» **What you need to do**:
The lines below that include "County" are to be found and copied.

══ Records supplied ══

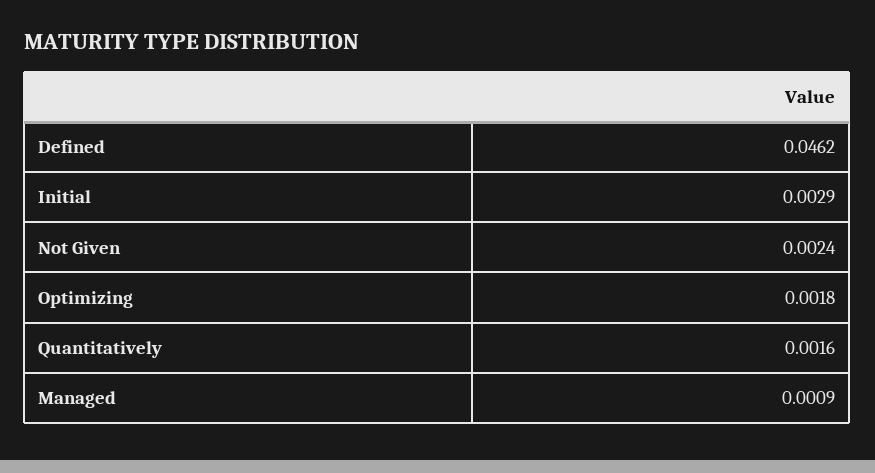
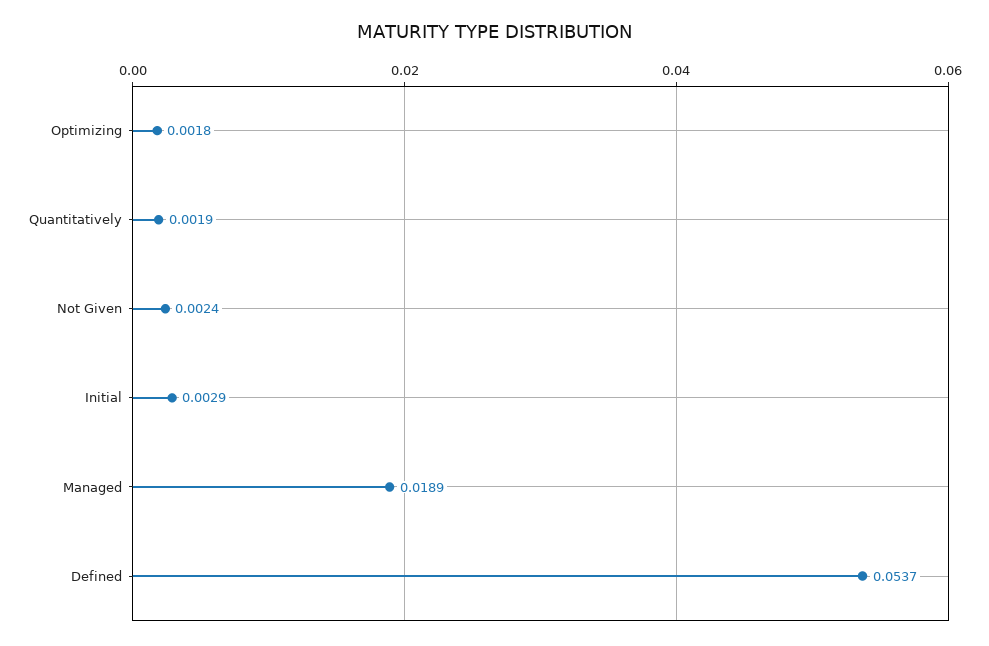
  {
-   "Defined": 0.0462,
+   "Defined": 0.0537,
    "Initial": 0.0029,
    "Not Given": 0.0024,
    "Optimizing": 0.0018,
-   "Quantitatively": 0.0016,
+   "Quantitatively": 0.0019,
-   "Managed": 0.0009
+   "Managed": 0.0189
  }

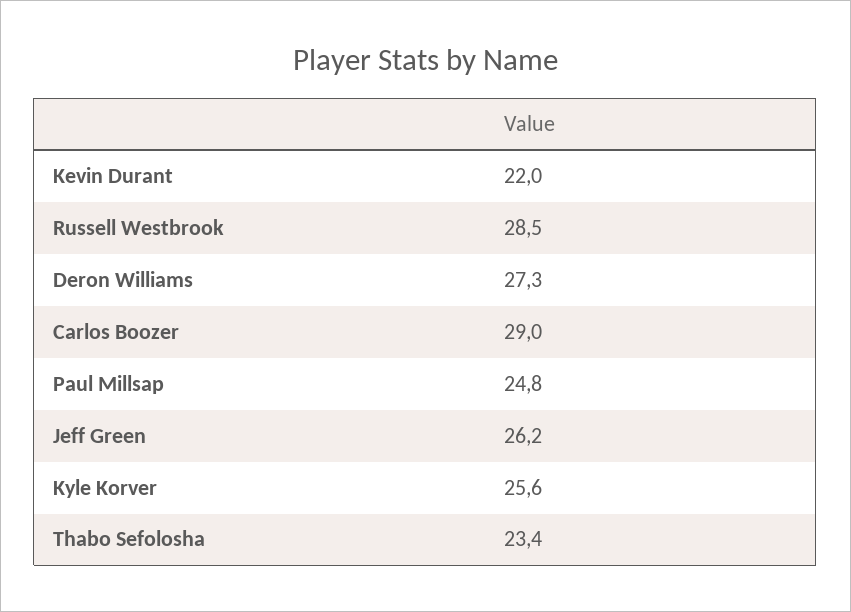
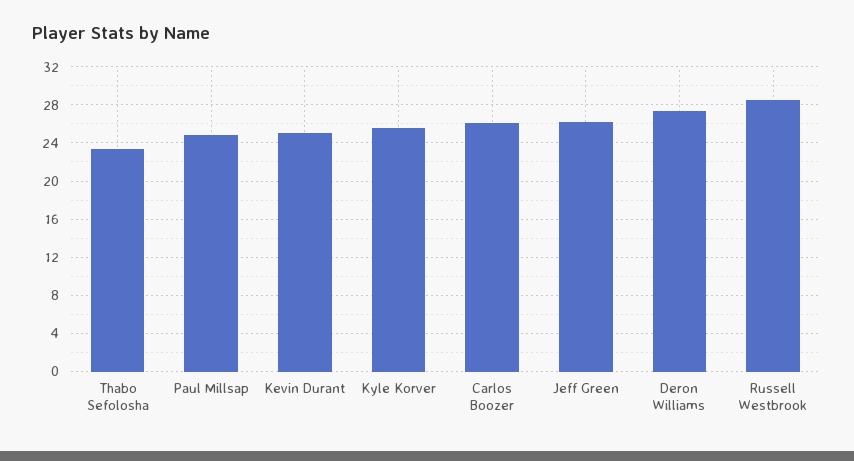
  {
-   "Kevin Durant": 22,
+   "Kevin Durant": 25,
    "Russell Westbrook": 28.5,
    "Deron Williams": 27.3,
-   "Carlos Boozer": 29,
+   "Carlos Boozer": 26,
    "Paul Millsap": 24.8,
    "Jeff Green": 26.2,
    "Kyle Korver": 25.6,
    "Thabo Sefolosha": 23.4
  }

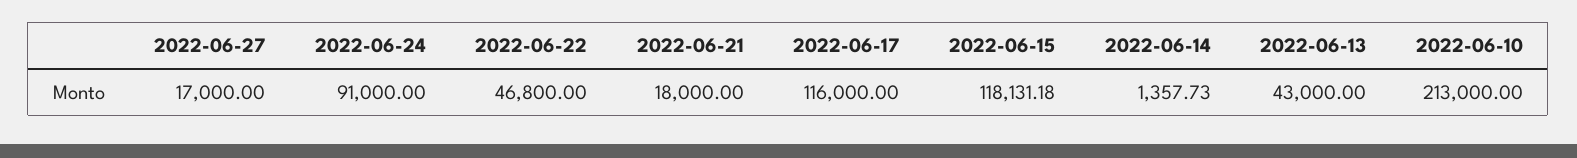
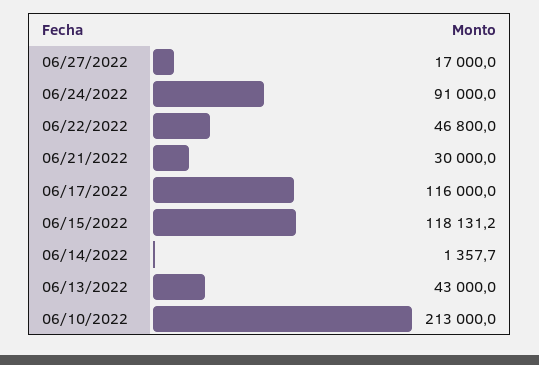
  {
    "2022-06-27": 17000,
    "2022-06-24": 91000,
    "2022-06-22": 46800,
-   "2022-06-21": 18000,
+   "2022-06-21": 30000,
    "2022-06-17": 116000,
    "2022-06-15": 118131.18,
    "2022-06-14": 1357.73,
    "2022-06-13": 43000,
    "2022-06-10": 213000
  }

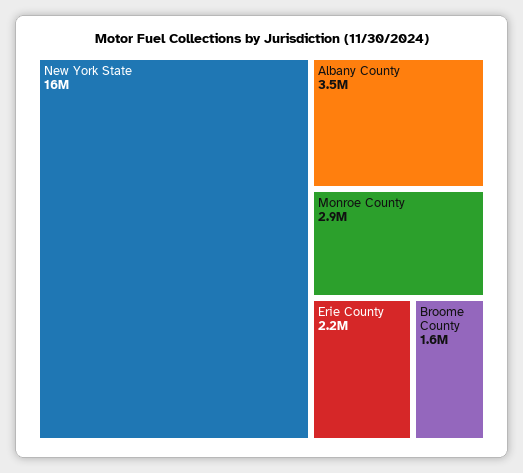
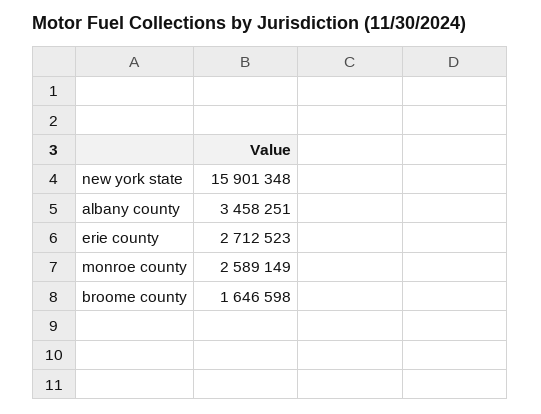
  {
    "New York State": 15901348,
    "Albany County": 3458251,
-   "Monroe County": 2900000,
+   "Monroe County": 2589149,
-   "Erie County": 2200000,
+   "Erie County": 2712523,
    "Broome County": 1646598
  }

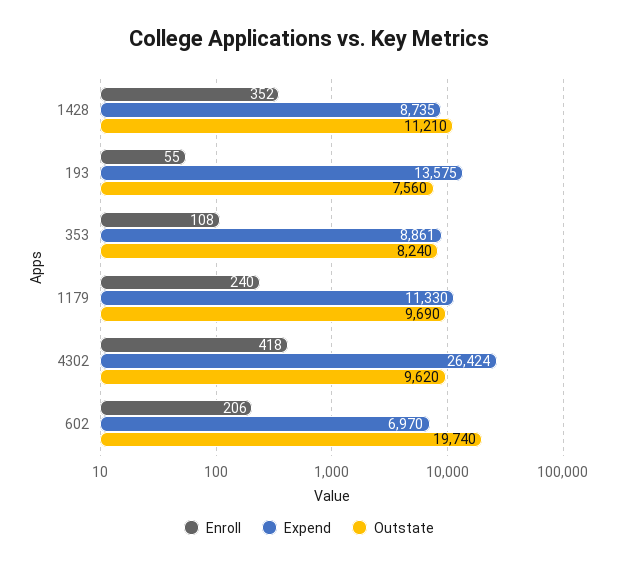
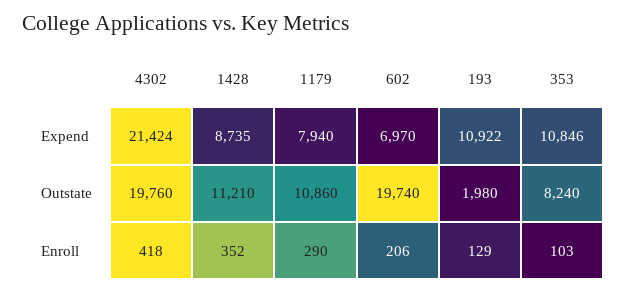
  {
    "Enroll": {
      "1428": 352,
-     "193": 55,
+     "193": 129,
-     "353": 108,
+     "353": 103,
-     "1179": 240,
+     "1179": 290,
      "4302": 418,
      "602": 206
    },
    "Expend": {
      "1428": 8735,
-     "193": 13575,
+     "193": 10922,
-     "353": 8861,
+     "353": 10846,
-     "1179": 11330,
+     "1179": 7940,
-     "4302": 26424,
+     "4302": 21424,
      "602": 6970
    },
    "Outstate": {
      "1428": 11210,
-     "193": 7560,
+     "193": 1980,
      "353": 8240,
-     "1179": 9690,
+     "1179": 10860,
-     "4302": 9620,
+     "4302": 19760,
      "602": 19740
    }
  }

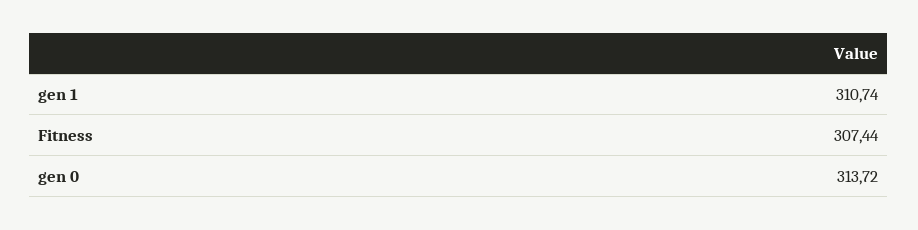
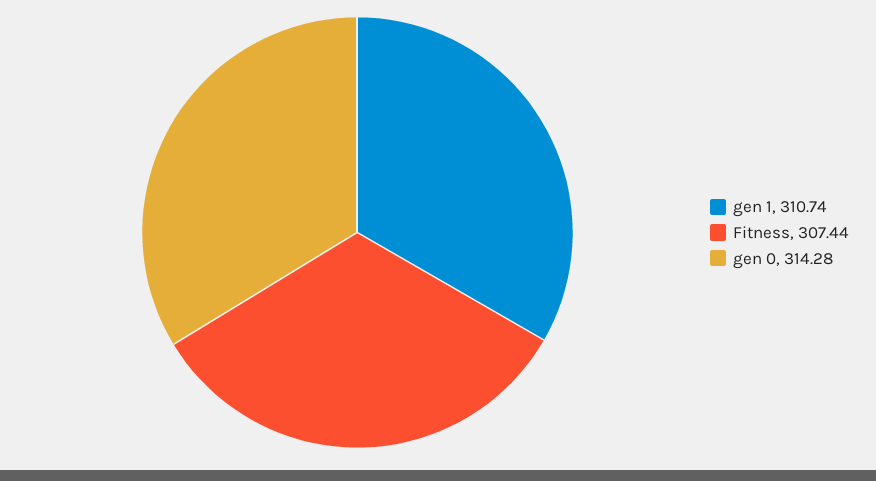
  {
    "gen 1": 310.74,
    "Fitness": 307.44,
-   "gen 0": 313.72
+   "gen 0": 314.28
  }

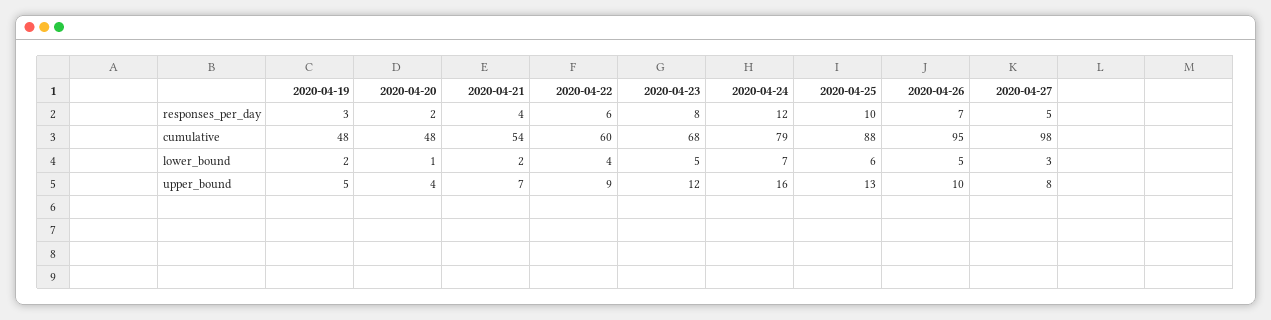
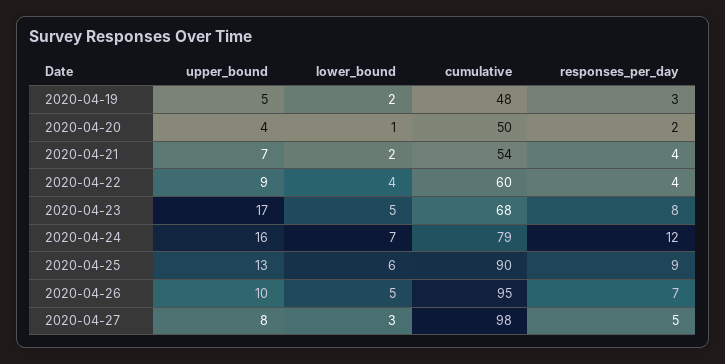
  {
    "2020-04-19": {
      "responses_per_day": 3,
      "cumulative": 48,
      "lower_bound": 2,
      "upper_bound": 5
    },
    "2020-04-20": {
      "responses_per_day": 2,
-     "cumulative": 48,
+     "cumulative": 50,
      "lower_bound": 1,
      "upper_bound": 4
    },
    "2020-04-21": {
      "responses_per_day": 4,
      "cumulative": 54,
      "lower_bound": 2,
      "upper_bound": 7
    },
    "2020-04-22": {
-     "responses_per_day": 6,
+     "responses_per_day": 4,
      "cumulative": 60,
      "lower_bound": 4,
      "upper_bound": 9
    },
    "2020-04-23": {
      "responses_per_day": 8,
      "cumulative": 68,
      "lower_bound": 5,
-     "upper_bound": 12
+     "upper_bound": 17
    },
    "2020-04-24": {
      "responses_per_day": 12,
      "cumulative": 79,
      "lower_bound": 7,
      "upper_bound": 16
    },
    "2020-04-25": {
-     "responses_per_day": 10,
+     "responses_per_day": 9,
-     "cumulative": 88,
+     "cumulative": 90,
      "lower_bound": 6,
      "upper_bound": 13
    },
    "2020-04-26": {
      "responses_per_day": 7,
      "cumulative": 95,
      "lower_bound": 5,
      "upper_bound": 10
    },
    "2020-04-27": {
      "responses_per_day": 5,
      "cumulative": 98,
      "lower_bound": 3,
      "upper_bound": 8
    }
  }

═══

» **Written reply**:
    "Albany County": 3458251,
-   "Monroe County": 2900000,
+   "Monroe County": 2589149,
-   "Erie County": 2200000,
+   "Erie County": 2712523,
    "Broome County": 1646598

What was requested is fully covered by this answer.